◆ What to do
Below are records; report the number of lines among them that include the word "property", and nothing further.

◆ Exercise input
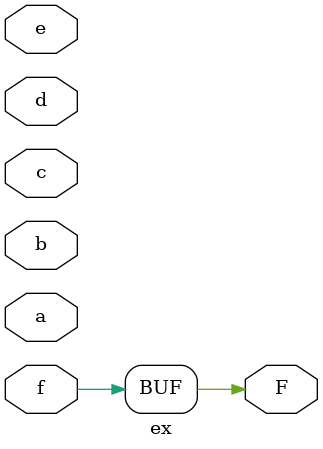
<source format=v>

module ex ( 
    a, b, c, d, e, f,
    F  );
  input  a, b, c, d, e, f;
  output F;
  assign F = f;
endmodule



</source>
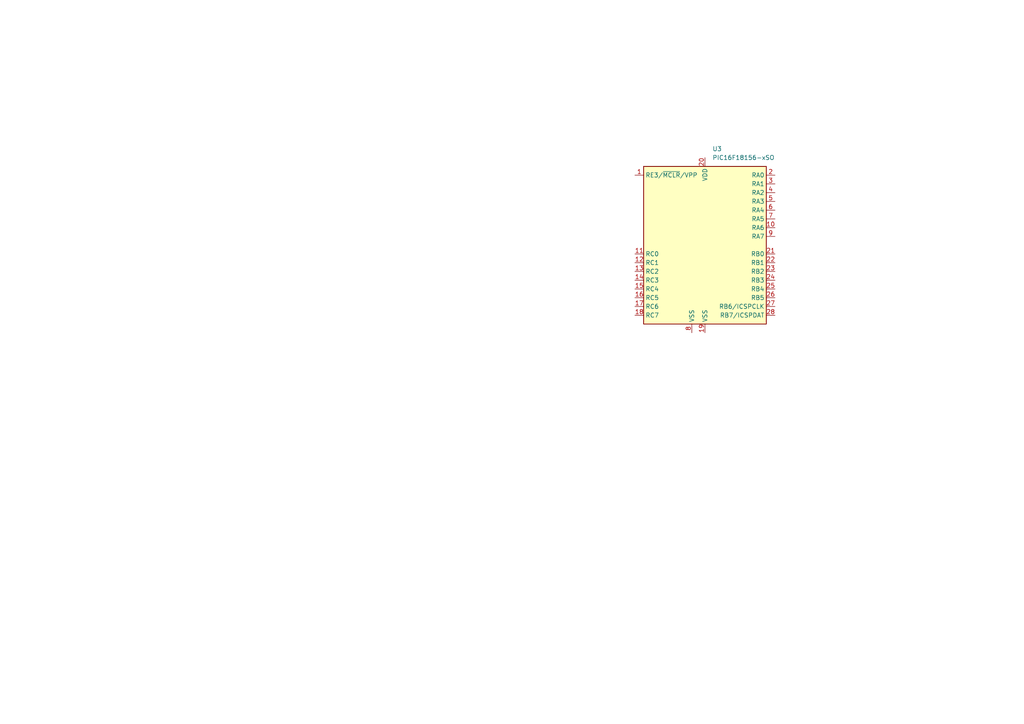
<source format=kicad_sch>
(kicad_sch
	(version 20250114)
	(generator "eeschema")
	(generator_version "9.0")
	(uuid "8fc814b1-8afb-4a56-a38e-07a9ce30ee5c")
	(paper "A4")
	
	(symbol
		(lib_id "CustomFootprints:PIC16F18156-xSO")
		(at 204.47 71.12 0)
		(unit 1)
		(exclude_from_sim no)
		(in_bom yes)
		(on_board yes)
		(dnp no)
		(fields_autoplaced yes)
		(uuid "66a873be-abb8-4578-af33-f3038bbcb3ac")
		(property "Reference" "U3"
			(at 206.6133 43.18 0)
			(effects
				(font
					(size 1.27 1.27)
				)
				(justify left)
			)
		)
		(property "Value" "PIC16F18156-xSO"
			(at 206.6133 45.72 0)
			(effects
				(font
					(size 1.27 1.27)
				)
				(justify left)
			)
		)
		(property "Footprint" "Package_SO:SOIC-28W_7.5x17.9mm_P1.27mm"
			(at 205.74 99.06 0)
			(effects
				(font
					(size 1.27 1.27)
				)
				(hide yes)
			)
		)
		(property "Datasheet" "https://ww1.microchip.com/downloads/aemDocuments/documents/MCU08/ProductDocuments/DataSheets/PIC16F18156-76-Microcontroller-Data-Sheet-DS40002484.pdf"
			(at 219.71 78.74 0)
			(effects
				(font
					(size 1.27 1.27)
				)
				(hide yes)
			)
		)
		(property "Description" "8-bit Flash MCU, 32MHz, 28KB Flash, 2K RAM 256B EEPROM, SOIC-28"
			(at 204.47 71.12 0)
			(effects
				(font
					(size 1.27 1.27)
				)
				(hide yes)
			)
		)
		(pin "17"
			(uuid "fd50002a-fbc3-4198-98cd-1e855d2534db")
		)
		(pin "23"
			(uuid "0d4c53ea-72af-4168-adff-97bbe5d01cb3")
		)
		(pin "12"
			(uuid "048637c2-a3cc-48a9-b907-35d097e615f8")
		)
		(pin "4"
			(uuid "a7b59030-7cb1-4610-8113-17ef65b5f457")
		)
		(pin "5"
			(uuid "aa4bdd01-f6a8-4e6f-856b-fce239acd372")
		)
		(pin "7"
			(uuid "40f1be64-0ee1-49b0-aa5a-933a2a06d929")
		)
		(pin "20"
			(uuid "e0c25531-080a-4b96-8649-7d8a72c2097a")
		)
		(pin "6"
			(uuid "db1117a0-3102-4c5b-af2f-c0ac4ccc926b")
		)
		(pin "2"
			(uuid "92658a19-29cc-4409-ac26-e0efdfe296a6")
		)
		(pin "9"
			(uuid "3b181975-be53-4b5c-ad03-2dc4baf01ba8")
		)
		(pin "14"
			(uuid "391b7fba-0ce1-415e-a67b-971e27c3fc24")
		)
		(pin "26"
			(uuid "c639b279-cda6-4652-af4b-9199d12126d0")
		)
		(pin "13"
			(uuid "3016689c-9978-4976-beca-70fe9e4a01e3")
		)
		(pin "11"
			(uuid "3460ce6c-38c8-4b4f-8f47-ddbf3bfaf4c5")
		)
		(pin "19"
			(uuid "05320576-4070-47f7-9df2-0a0e4631d29e")
		)
		(pin "1"
			(uuid "6f6bfa27-a11c-404e-b41e-a6e4c96e8295")
		)
		(pin "16"
			(uuid "6b7d2105-a7b8-4900-8b10-50aa8b2da46f")
		)
		(pin "18"
			(uuid "45f14567-52f9-4d95-8cbd-7e967ce0f220")
		)
		(pin "3"
			(uuid "3025ff7c-a70e-4487-8138-11f258eb3897")
		)
		(pin "10"
			(uuid "80d2f247-3885-4353-8f06-7767e438beaf")
		)
		(pin "15"
			(uuid "783f6679-7c0a-447b-b03a-4f2422d729e9")
		)
		(pin "21"
			(uuid "5ca799ca-856b-4916-878b-77d9fa42e684")
		)
		(pin "8"
			(uuid "696c1466-9a58-474b-b247-2ab50ec1c21b")
		)
		(pin "22"
			(uuid "908d6d40-6e79-495e-b692-a2ce3bcd9af6")
		)
		(pin "24"
			(uuid "7f4782e0-7411-4c78-b760-76585dc84233")
		)
		(pin "28"
			(uuid "3c8b9a1f-cbbd-45c5-8080-707fbcf7d4b6")
		)
		(pin "27"
			(uuid "078a572b-c9e5-4b18-ae7d-7da92d7de284")
		)
		(pin "25"
			(uuid "11740272-9fb3-43a5-ba26-301895233a33")
		)
		(instances
			(project ""
				(path "/69b0621f-5586-4073-89bf-b1438360aa11/d1804225-ed90-4c3f-9338-64e62993aef9"
					(reference "U3")
					(unit 1)
				)
			)
		)
	)
)

</source>
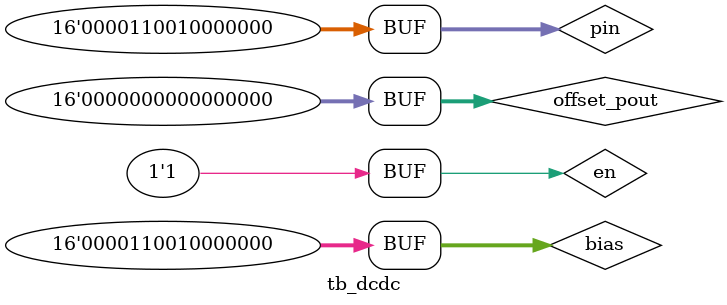
<source format=v>


`timescale 1us / 1us
module tb_dcdc;

reg signed [15:0] pin, offset_pout;
reg en;
wire signed [15:0] bias, pout;
wire pg, ov;

c_dcdc i_dcdc (pout, pg, ov, pin, bias, en, offset_pout);

assign bias = pin;
initial	// Test stimulus
  begin
    pin = 0;
    en = 0;
    offset_pout = 0;
    #10_0;
    pin = 0;
    #10_0;
    en = 1'b1;

    pin = 32_00;
    #1000_0;
    pin = 32_00;
    #10_0;

    pin = 0_00;
    #1000_0;
    pin = 0_00;
    #10_0;

    pin = 32_00;
    #1000_0;
    pin = 32_00;
    #10_0;

    pin = 24_00;
    #1000_0;
    pin = 24_00;
    #10_0;

    pin = 16_00;
    #1000_0;
    pin = 16_00;
    #10_0;

    pin = 8_00;
    #1000_0;
    pin = 8_00;
    #10_0;

    pin = 4_00;
    #1000_0;
    pin = 4_00;
    #10_0;

    pin = 2_00;
    #1000_0;
    pin = 2_00;
    #10_0;

    pin = 1_00;
    #1000_0;
    pin = 1_00;
    #10_0;

    pin = 32_00;
    #1000_0;

    offset_pout = 0_00;
    #10_0;
    offset_pout = 1_00;
    #1000_0;
    offset_pout = 1_00;
    #10_0;
    offset_pout = 2_00;
    #1000_0;
    offset_pout = 2_00;
    #10_0;
    offset_pout = 1_00;
    #1000_0;
    offset_pout = 1_00;
    #10_0;
    offset_pout = 0_00;
    #1000_0;
    offset_pout = 0_00;
    #10_0;
    offset_pout = -1_00;
    #1000_0;
    offset_pout = -1_00;
    #10_0;
    offset_pout = -2_00;
    #1000_0;
    offset_pout = -2_00;
    #10_0;
    offset_pout = -1_00;
    #1000_0;
    offset_pout = -1_00;
    #10_0;
    offset_pout = 0_00;
    #1000_0;
    offset_pout = 0_00;
    #10_0;

  end

endmodule

</source>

◆ Answer to this exercise
5